What you should do: Please print the entries below exactly, from the line with "nose: (89, 168)" through the line with "left hip: (75, 193)", including both of those lines and leaving out all others.

(Stored items)
★ ★ ★
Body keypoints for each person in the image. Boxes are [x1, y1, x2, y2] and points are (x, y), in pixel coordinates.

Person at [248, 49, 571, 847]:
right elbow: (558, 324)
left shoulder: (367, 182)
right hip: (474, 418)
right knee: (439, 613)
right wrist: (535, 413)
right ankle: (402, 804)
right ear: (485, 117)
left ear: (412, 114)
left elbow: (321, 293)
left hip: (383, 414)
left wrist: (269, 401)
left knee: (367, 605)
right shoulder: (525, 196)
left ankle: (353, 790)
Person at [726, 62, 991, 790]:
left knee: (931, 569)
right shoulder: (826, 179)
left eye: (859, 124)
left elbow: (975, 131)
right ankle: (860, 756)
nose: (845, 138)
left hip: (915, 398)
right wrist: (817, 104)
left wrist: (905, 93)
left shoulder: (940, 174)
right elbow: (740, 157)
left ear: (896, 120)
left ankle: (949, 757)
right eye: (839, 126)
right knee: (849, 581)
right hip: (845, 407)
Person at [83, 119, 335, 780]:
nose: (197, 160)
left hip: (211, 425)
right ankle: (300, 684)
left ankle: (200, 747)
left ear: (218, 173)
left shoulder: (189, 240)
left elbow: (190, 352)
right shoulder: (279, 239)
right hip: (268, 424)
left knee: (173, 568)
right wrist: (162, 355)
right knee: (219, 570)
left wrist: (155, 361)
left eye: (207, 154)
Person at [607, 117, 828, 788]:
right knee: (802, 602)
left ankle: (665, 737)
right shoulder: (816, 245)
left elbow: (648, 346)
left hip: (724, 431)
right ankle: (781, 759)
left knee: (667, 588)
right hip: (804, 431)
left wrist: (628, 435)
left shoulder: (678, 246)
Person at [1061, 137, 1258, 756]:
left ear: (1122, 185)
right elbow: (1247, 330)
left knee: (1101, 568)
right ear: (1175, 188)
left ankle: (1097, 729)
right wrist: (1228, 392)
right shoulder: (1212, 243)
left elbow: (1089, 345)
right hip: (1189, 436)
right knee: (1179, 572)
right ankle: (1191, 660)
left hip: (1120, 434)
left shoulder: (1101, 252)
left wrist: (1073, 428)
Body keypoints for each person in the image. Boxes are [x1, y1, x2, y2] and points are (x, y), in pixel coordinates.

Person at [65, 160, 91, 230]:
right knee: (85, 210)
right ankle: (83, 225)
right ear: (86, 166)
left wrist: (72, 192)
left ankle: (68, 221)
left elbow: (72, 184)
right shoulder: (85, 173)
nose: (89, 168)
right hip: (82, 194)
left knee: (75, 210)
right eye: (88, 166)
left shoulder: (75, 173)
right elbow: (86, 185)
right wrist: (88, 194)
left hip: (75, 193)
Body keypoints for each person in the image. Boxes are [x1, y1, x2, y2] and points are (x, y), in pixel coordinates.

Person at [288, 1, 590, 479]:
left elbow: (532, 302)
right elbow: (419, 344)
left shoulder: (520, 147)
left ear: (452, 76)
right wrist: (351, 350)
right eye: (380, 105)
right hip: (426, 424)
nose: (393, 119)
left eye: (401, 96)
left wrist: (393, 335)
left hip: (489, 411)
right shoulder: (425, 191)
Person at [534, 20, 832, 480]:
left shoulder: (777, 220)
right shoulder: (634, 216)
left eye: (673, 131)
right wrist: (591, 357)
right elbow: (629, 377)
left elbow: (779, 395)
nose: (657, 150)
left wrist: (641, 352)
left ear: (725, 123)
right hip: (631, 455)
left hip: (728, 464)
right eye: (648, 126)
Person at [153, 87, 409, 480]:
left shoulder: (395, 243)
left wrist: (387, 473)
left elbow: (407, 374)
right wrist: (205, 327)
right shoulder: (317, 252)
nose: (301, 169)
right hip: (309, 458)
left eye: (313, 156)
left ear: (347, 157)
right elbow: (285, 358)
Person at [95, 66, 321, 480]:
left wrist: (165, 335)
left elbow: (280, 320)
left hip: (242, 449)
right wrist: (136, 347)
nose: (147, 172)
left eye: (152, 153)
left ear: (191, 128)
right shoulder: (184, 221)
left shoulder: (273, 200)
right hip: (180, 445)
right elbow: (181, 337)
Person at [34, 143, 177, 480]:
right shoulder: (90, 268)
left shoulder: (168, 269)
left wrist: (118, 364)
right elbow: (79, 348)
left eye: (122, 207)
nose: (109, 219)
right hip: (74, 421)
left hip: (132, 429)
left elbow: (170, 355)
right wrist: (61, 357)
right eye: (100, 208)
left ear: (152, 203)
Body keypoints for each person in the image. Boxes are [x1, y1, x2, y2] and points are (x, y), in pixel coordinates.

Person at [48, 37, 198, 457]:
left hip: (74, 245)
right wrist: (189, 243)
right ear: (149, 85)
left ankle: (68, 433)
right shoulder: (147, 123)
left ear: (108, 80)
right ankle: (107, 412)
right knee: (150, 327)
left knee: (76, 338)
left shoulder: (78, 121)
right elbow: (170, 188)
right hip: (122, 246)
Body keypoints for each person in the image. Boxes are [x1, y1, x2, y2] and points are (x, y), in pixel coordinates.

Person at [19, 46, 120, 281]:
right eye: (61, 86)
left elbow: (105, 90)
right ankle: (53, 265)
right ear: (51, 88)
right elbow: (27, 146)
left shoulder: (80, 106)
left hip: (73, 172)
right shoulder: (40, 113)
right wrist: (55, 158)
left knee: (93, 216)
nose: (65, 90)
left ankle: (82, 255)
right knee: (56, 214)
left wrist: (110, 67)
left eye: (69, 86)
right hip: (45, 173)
★ ★ ★
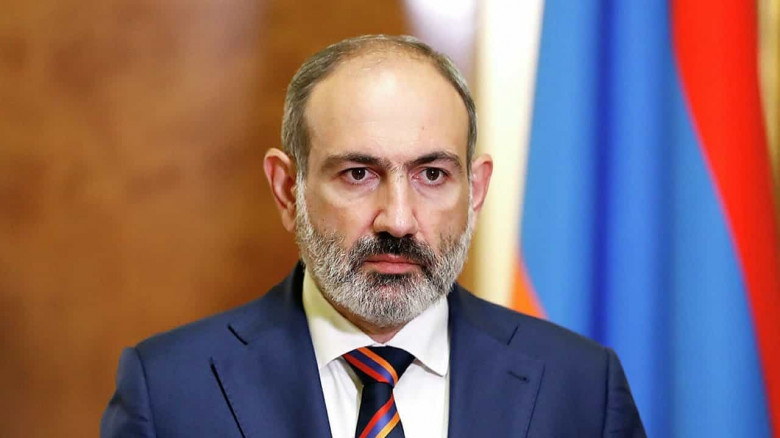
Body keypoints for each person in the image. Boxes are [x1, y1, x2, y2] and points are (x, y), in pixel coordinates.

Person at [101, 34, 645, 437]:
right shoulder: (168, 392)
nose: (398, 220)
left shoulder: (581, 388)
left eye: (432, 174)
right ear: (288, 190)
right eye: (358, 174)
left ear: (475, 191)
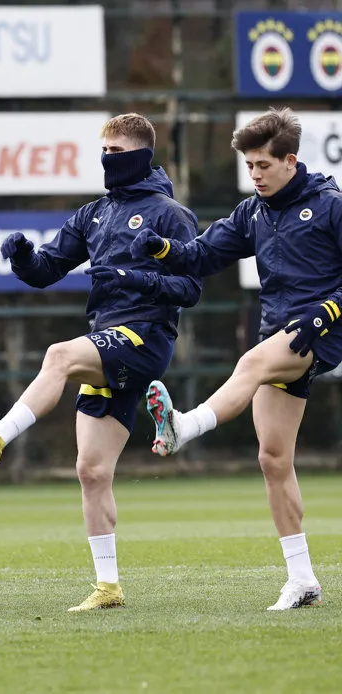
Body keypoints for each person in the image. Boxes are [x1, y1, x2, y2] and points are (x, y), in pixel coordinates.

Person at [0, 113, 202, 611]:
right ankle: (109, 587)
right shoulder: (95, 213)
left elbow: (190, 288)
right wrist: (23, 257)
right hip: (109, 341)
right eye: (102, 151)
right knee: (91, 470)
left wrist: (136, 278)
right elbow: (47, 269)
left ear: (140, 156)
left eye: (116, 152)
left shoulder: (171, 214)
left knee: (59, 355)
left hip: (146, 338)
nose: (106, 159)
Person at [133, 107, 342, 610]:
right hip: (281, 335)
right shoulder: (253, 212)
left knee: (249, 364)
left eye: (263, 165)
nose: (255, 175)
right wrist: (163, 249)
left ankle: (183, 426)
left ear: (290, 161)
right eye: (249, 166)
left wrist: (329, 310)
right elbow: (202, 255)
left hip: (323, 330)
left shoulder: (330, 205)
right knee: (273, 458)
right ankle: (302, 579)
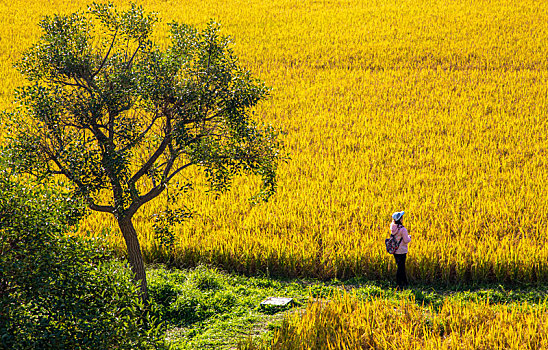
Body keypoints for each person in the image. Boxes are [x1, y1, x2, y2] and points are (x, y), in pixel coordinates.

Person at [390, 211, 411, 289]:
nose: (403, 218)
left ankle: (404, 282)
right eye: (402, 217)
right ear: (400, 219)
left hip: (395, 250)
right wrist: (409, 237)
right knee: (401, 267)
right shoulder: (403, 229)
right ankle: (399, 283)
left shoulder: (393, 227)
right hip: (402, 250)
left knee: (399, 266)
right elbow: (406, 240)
★ ★ ★
Your solution:
nose: (89, 168)
right hip: (82, 194)
left knee: (75, 210)
right eye: (88, 166)
left shoulder: (75, 173)
right elbow: (86, 185)
right wrist: (88, 194)
left hip: (75, 193)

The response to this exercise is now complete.